The commercial in question clearly attempts to show that Robinhood is an investment app for the everyman. The ad reassures at the end, “we’re all investors.” However, the ad was quickly ripped apart by those who noticed the hypocrisy the commercial represents.
This was due to the company’s decision on January 28, 2021, to restrict people from buying stocks such as Gamestop, along with American Airlines, Nokia, AMC, and several others, in the wake of the conflict between investors on the internet and large hedge funds. Which would ultimately incite one of the most insane moments in financial history. Blacklisting stocks was seen as an attempt to control the stock’s price because they didn’t want it to go any higher to help the major investment companies who were betting on the stock to go down.
Robinhood was letting their people sell their stocks but not buy them. Essentially robbing the poor and giving it to the rich. Congresswoman and congressman alike, from opposite sides of the political sphere, joined together to call out brokerages for ripping off retail investors. Which clearly came off as favoritism to the wealthy hedge funds. We’re all Investors.
Even though Robinhood claims to offer investment for everyone, their business says otherwise.
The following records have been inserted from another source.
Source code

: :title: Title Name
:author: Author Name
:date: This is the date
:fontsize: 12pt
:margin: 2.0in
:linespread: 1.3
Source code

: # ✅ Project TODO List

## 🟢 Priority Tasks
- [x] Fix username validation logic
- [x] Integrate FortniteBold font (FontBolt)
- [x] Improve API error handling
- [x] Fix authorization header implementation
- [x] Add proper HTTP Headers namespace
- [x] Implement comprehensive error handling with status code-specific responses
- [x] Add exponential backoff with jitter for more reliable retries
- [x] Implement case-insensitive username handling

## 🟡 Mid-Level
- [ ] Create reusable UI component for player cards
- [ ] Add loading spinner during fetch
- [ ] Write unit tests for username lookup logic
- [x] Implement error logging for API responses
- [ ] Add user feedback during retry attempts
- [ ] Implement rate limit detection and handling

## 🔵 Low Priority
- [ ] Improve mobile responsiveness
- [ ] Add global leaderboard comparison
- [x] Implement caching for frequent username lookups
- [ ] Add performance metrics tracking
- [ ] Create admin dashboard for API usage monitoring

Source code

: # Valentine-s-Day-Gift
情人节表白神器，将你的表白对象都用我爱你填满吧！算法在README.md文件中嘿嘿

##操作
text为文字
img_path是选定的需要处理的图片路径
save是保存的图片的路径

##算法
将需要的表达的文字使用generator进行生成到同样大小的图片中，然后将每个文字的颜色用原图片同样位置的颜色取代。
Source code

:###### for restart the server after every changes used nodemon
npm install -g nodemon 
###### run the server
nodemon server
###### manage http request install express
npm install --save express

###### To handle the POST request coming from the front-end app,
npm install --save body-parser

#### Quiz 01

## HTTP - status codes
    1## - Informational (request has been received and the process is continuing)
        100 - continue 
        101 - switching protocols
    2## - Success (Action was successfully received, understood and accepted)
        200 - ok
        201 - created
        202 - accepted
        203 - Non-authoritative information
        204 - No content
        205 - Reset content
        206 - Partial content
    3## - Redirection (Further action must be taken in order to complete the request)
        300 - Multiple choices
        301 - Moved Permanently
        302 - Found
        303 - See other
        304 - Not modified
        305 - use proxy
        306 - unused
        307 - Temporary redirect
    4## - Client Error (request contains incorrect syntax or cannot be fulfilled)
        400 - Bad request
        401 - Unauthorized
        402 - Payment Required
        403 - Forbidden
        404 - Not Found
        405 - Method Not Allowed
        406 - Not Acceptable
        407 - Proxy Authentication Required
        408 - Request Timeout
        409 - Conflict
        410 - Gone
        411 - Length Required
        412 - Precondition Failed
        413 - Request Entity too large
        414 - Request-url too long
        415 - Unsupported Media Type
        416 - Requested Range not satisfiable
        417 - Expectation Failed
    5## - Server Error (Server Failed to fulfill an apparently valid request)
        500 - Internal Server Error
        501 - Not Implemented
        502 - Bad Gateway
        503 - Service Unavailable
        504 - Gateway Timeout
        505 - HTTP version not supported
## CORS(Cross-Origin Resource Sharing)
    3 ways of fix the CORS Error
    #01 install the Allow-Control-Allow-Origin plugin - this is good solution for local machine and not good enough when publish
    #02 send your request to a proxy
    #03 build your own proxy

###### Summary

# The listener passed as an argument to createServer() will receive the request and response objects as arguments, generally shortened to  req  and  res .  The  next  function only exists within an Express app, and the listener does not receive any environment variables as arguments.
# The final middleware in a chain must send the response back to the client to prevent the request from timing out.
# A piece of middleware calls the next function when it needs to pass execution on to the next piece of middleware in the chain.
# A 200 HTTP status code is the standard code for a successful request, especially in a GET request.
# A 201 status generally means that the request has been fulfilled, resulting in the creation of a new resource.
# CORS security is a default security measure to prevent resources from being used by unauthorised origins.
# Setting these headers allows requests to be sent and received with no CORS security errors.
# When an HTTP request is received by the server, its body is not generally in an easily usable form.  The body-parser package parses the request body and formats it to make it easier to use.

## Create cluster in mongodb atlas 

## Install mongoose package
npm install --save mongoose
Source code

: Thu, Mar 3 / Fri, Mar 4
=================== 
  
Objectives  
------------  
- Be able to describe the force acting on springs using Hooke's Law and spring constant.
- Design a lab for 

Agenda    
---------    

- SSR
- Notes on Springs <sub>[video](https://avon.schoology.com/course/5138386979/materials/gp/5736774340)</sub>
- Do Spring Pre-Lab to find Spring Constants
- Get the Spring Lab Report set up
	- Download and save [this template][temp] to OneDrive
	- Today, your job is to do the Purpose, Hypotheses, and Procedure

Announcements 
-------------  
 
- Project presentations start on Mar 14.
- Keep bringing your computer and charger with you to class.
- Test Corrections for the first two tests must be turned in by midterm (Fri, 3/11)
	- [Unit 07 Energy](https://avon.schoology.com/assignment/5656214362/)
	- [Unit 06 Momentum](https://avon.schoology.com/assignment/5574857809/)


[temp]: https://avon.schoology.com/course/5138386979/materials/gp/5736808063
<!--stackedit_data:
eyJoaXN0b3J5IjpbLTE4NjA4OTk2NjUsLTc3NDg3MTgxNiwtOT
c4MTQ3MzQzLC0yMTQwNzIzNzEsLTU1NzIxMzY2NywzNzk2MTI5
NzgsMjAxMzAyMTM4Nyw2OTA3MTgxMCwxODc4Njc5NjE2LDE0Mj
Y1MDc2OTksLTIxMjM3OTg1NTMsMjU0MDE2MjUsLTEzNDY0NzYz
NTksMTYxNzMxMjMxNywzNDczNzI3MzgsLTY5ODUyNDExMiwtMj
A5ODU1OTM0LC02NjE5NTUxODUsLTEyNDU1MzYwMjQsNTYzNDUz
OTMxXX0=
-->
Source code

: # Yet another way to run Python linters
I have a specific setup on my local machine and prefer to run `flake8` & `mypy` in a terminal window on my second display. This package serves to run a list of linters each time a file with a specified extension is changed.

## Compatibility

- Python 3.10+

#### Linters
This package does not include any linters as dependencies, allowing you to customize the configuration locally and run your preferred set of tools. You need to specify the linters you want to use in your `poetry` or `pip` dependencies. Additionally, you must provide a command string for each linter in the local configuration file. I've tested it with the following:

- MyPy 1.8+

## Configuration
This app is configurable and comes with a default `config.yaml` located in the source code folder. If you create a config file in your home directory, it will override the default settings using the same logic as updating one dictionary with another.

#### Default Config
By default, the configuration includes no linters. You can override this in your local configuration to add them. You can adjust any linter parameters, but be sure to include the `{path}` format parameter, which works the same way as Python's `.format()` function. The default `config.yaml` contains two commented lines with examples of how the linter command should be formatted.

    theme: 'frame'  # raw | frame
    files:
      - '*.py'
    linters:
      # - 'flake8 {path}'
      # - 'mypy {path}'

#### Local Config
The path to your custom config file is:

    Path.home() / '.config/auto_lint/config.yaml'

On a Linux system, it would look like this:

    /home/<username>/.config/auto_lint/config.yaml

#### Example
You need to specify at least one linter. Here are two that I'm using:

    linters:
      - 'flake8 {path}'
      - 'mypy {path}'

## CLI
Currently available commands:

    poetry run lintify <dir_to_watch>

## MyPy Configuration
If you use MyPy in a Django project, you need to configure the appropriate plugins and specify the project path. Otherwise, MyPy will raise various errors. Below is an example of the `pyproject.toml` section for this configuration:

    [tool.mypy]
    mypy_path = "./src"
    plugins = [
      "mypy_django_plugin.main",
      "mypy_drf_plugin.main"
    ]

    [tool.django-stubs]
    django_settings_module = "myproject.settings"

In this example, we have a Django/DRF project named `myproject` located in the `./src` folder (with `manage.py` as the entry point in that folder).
What began as a movement to shift away investors from the high commission paying brokerages into the zero commission paying model was accomplished ultimately at the expense of retail investors. When your hard-earned money is at risk, you would want fairness in your investment, which should provide you with the ability to buy and sell secured securities without any form of interference from the brokerage.
Especially during a pandemic where more than 10 million brokerage accounts were opened in 2020 alone. During these vulnerable times where many people are dabbling in day trading to make a profit and keep a roof above their head, they should be able to rely on their brokerage not to screw them over. The happy customers showcased in the ad would be the same people who would be frustrated and angry at Robin Hood’s attempt at market manipulation.
Certainly, a small business wouldn’t enjoy seeing their stocks plummet because the brokerage they trusted restricted buying stocks. Neither would the new parents nor the student worker. Viewing the ad half-glass full, they did well in representing people of color and women in investment, who have been historically disenfranchised in the financial industry.
The awkwardly timed airing is what ultimately fails the ad for me. If it had been released pre-Gamestop fiasco, it would have been like any other standard corporate ad, vanilla and unmemorable. One of which I would immediately forget the name of once the next ad begins to play. But taking into account what has occurred in the last two months, the ad becomes a symbol of what Robinhood promises as a company to its investors but ultimately fails to deliver.